Ordinary seaman Jennifer Hickey operates the crane that lowers the motorized raft into the water. Charles Lee stands watching with the rest of us, waiting for his signal to climb up the ladder to the catwalk above Alvin. When it comes, pilot Bruce Strickrott goes in first. Charles follows quickly, then Craig, waving cheerily to everyone on deck. Down comes a 4 1/2" diameter (thick!) eye of braided rope from the A-frame. Atop the sub, pilot-in-training Mark Spear passes the eye around Alvin's lifting tee and guides a hook into the waiting tee on Alvin's top.
Then the excitement begins. Third mate Adam Seamans and pilot-in-training Noel Masias climb to the top of Alvin and pull on swim flippers. They're the "swimmers," who will help unhook Alvin once it's in the water. "Catfish" Popowitz and Tony Tarantino board the rigid inflatable boat (RIB) to accompany the sub to the place where it will be submerged. Alvin begins to rise, lifted up by the A-frame. Adam and Noel stand up on either side of Alvin's top, balancing there on flipper feet as the sub is hoisted out and down into the water behind the ship. The deck crew use the attaching lines to control Alvin as it's released from the ship. The RIB zips around, and Tony dives into the water and swims across the gap to observe Adam on his final required launch as swimmer-in-training.
At the end of this launch, Adam will be a qualifed swimmer. What's it like to dive into the open ocean? "Sometimes you think, 'Wow, I'm swimming in over 2,500 meters of water," Tony says later. He reported that there were lots of jellies in the water today, long ones that look like blobby chains. "They're called salps," he says.
Sometimes the swimmers see white-tipped sharks, and in other, colder places where Alvin sometimes dives, such as the Straits of Juan de Fuca off the coast of western Canada, there are seals. "You need a wet suit there," Tony says. "Here, the temperature of the water is a relief." It's 27.68 ºC. (Check out the metric conversion page on the Web site to find the temperature in degrees Fahrenheit.)

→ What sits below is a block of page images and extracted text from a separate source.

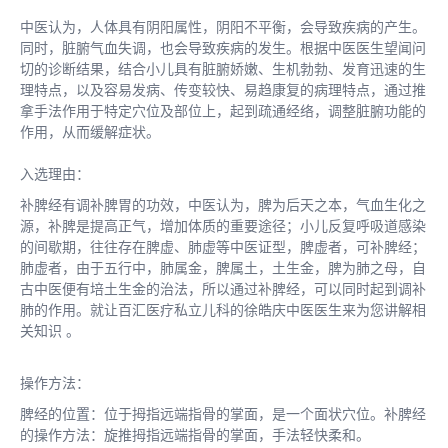
中医认为，人体具有阴阳属性，阴阳不平衡，会导致疾病的产生。
同时，脏腑气血失调，也会导致疾病的发生。根据中医医生望闻问
切的诊断结果，结合小儿具有脏腑娇嫩、生机勃勃、发育迅速的生
理特点，以及容易发病、传变较快、易趋康复的病理特点，通过推
拿手法作用于特定穴位及部位上，起到疏通经络，调整脏腑功能的
作用，从而缓解症状。
入选理由：
补脾经有调补脾胃的功效，中医认为，脾为后天之本，气血生化之
源，补脾是提高正气，增加体质的重要途径；小儿反复呼吸道感染
的间歇期，往往存在脾虚、肺虚等中医证型，脾虚者，可补脾经；
肺虚者，由于五行中，肺属金，脾属土，土生金，脾为肺之母，自
古中医便有培土生金的治法，所以通过补脾经，可以同时起到调补
肺的作用。就让百汇医疗私立儿科的徐皓庆中医医生来为您讲解相
关知识 。
操作方法：
脾经的位置：位于拇指远端指骨的掌面，是一个面状穴位。补脾经
的操作方法：旋推拇指远端指骨的掌面，手法轻快柔和。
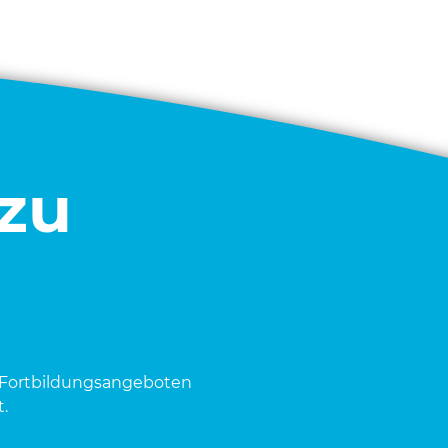
 zu
Fort­bil­dungs­an­ge­bo­ten
.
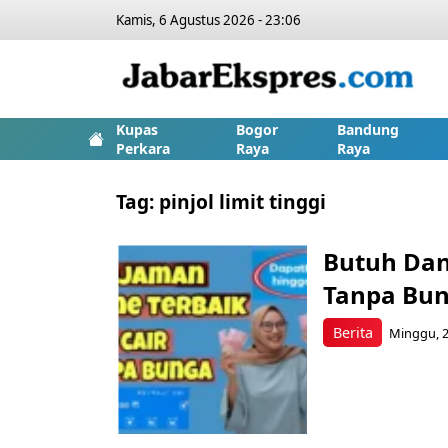
Kamis, 6 Agustus 2026 - 23:06
Kupas
Bogor
Bandung
Perkara
Raya
Raya
Tag:
pinjol limit tinggi
Butuh Dan
Tanpa Bun
Berita
Minggu, 2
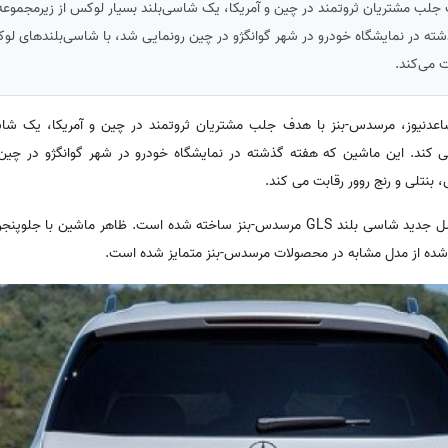
جلب مشتریان ثروتمند در چین و آمریکا، یک شاسی‌بلند بسیار لوکس از زیرمجموعه م
شته در نمایشگاه خودرو در شهر گوانگژو در چین رونمایی شد، با شاسی‌بلندهای لو
ت می‌کند.
دنیوز، مرسدس-بنز با هدف جلب مشتریان ثروتمند در چین و آمریکا، یک شاس
 می کند. این ماشین که هفته گذشته در نمایشگاه خودرو در شهر گوانگژو در چی
بنتلی و رنج روور رقابت می کند.
مرسدس-مایباخ جدید بر اساس نسل جدید شاسی بلند GLS مرسدس-بنز ساخته شده است. ظاهر ما
شده از مدل مشابه در محصولات مرسدس-بنز متمایز شده است.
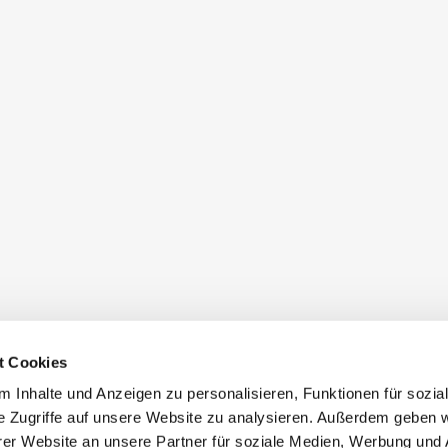
t Cookies
 Inhalte und Anzeigen zu personalisieren, Funktionen für sozia
e Zugriffe auf unsere Website zu analysieren. Außerdem geben w
er Website an unsere Partner für soziale Medien, Werbung und 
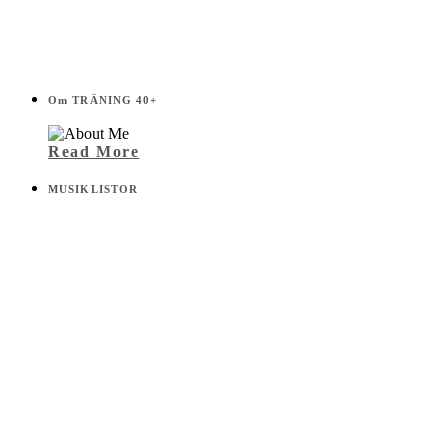
Om TRÄNING 40+
Read More
MUSIKLISTOR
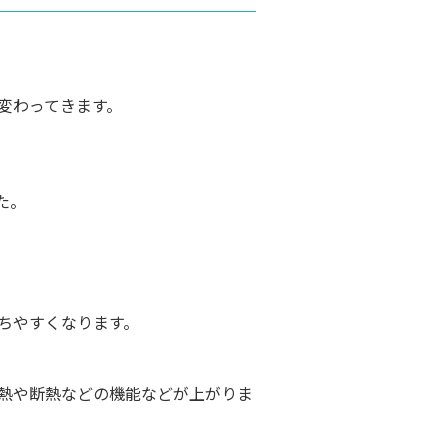
変わってきます。
た。
ちやすくなります。
熱や断熱などの機能などが上がりま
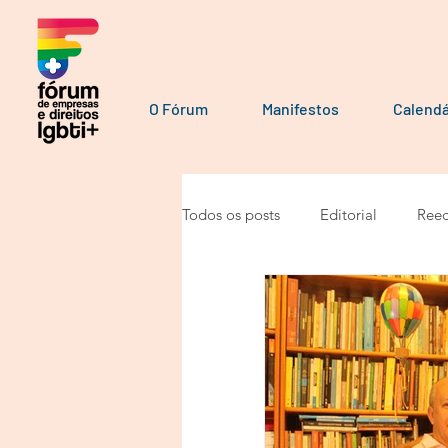
O Fórum
Manifestos
Calendá
Todos os posts
Editorial
Reed
Por parceiros do Fórum
Manu
Manifesto
Podcast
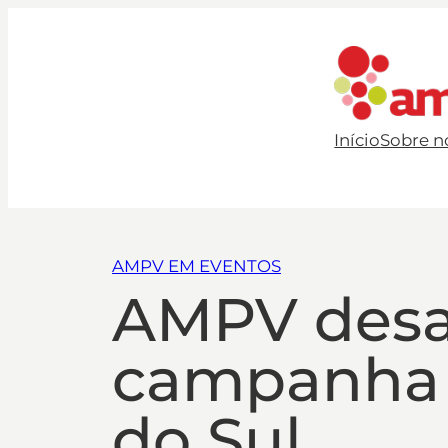
Início
Sobre n
AMPV EM EVENTOS
AMPV desaf
campanha 
do Sul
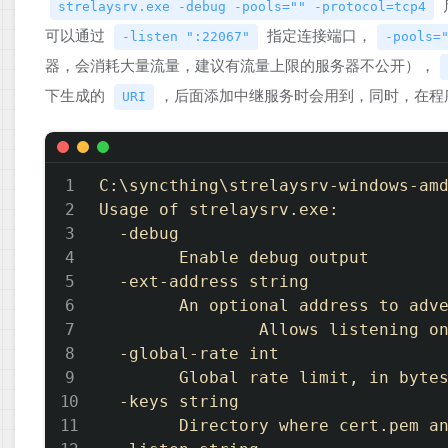
strelaysrv.exe -debug -pools="" -protocol=tcp4
可以通过
指定连接端口，
-listen ":22067"
-pools=
器，会消耗大量流量，建议有流量上限的服务器不公开），
下生成的
，后面添加中继服务时会用到，同时，在程
URI
C:\syncthing\strelaysrv-windows-amd
Usage of strelaysrv.exe:

  -debug

        Enable debug output

  -ext-address string

        An optional address to adve
                Allows listening on
  -global-rate int

        Global rate limit, in bytes
  -keys string

        Directory where cert.pem an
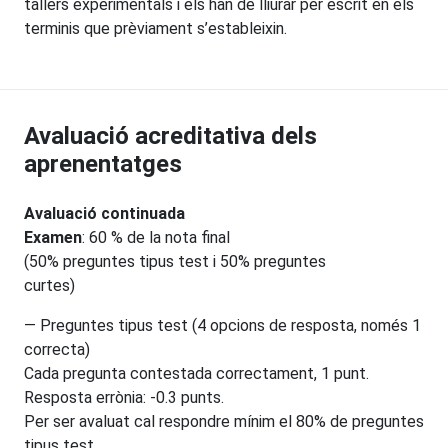
tallers experimentals i els han de lliurar per escrit en els
terminis que prèviament s’estableixin.
Avaluació acreditativa dels
aprenentatges
Avaluació continuada
Examen
: 60 % de la nota final
(50% preguntes tipus test i 50% preguntes
curtes)
— Preguntes tipus test (4 opcions de resposta, només 1
correcta)
Cada pregunta contestada correctament, 1 punt.
Resposta errònia: -0.3 punts.
Per ser avaluat cal respondre mínim el 80% de preguntes
tipus test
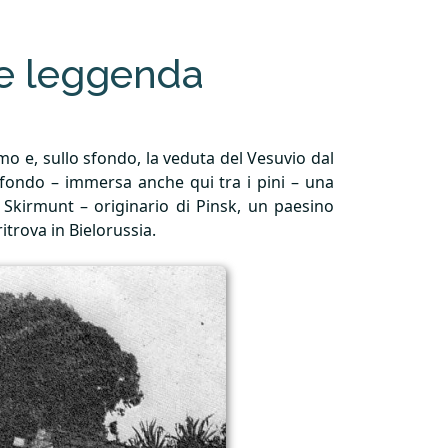
 e leggenda
mo e, sullo sfondo, la veduta del Vesuvio dal
 sfondo – immersa anche qui tra i pini – una
e Skirmunt – originario di Pinsk, un paesino
ritrova in Bielorussia.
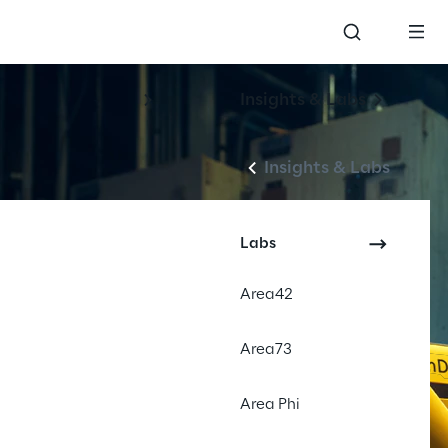
Insights & Labs
Insights & Labs
Labs
Area42
Area73
Area Phi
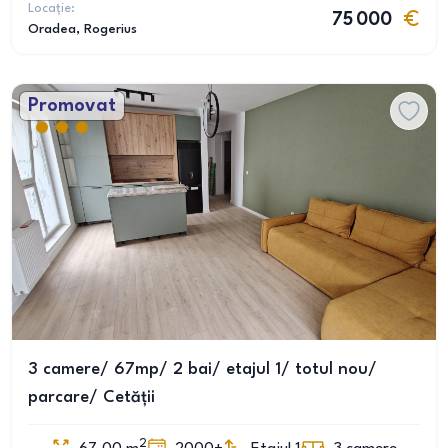
Locație:
75 000
Oradea
, Rogerius
Promovat
3 camere/ 67mp/ 2 bai/ etajul 1/ totul nou/
parcare/ Cetății
2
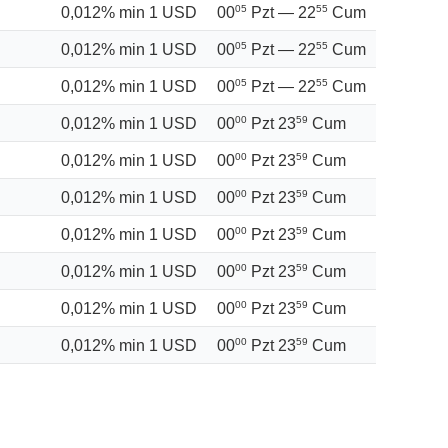
0,012% min 1 USD
05
55
00
Pzt —
22
Cum
0,012% min 1 USD
05
55
00
Pzt —
22
Cum
0,012% min 1 USD
05
55
00
Pzt —
22
Cum
0,012% min 1 USD
00
59
00
Pzt
23
Cum
0,012% min 1 USD
00
59
00
Pzt
23
Cum
0,012% min 1 USD
00
59
00
Pzt
23
Cum
0,012% min 1 USD
00
59
00
Pzt
23
Cum
0,012% min 1 USD
00
59
00
Pzt
23
Cum
0,012% min 1 USD
00
59
00
Pzt
23
Cum
0,012% min 1 USD
00
59
00
Pzt
23
Cum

Finally, Alvin has moved a safe distance from Atlantis and everything is ready for it to go. Almost before we know it, the orange sail disappears below the surface and the ocean looks as it did before: vast and unpeopled. But our people are down there. What's it like? What are they seeing? I, for one, am looking forward to the report -- and the video. For a few minutes, nobody leaves the deck. We're all so impressed with what we've just seen, with the confidence and skill of the crew in dealing with the difficulties this deployment presented. Alison Kelly says, "Imagine what it was like the first time they dove."
It's true; we wonder how the procedures for deploying Alvin evolved over time. I think about that first launch of Alvin in Eel Pond, just a few feet deep. Today our dive will reach the ocean bottom a mile and a half from the surface. And just think: In a few years, there will be a new Alvin, capable of going even deeper than that. It's so exciting to feel the boat rocking beneath me and know that Alvin is down there. I wonder what the expression on Charles' face will be when he comes back? He'll have visited another world.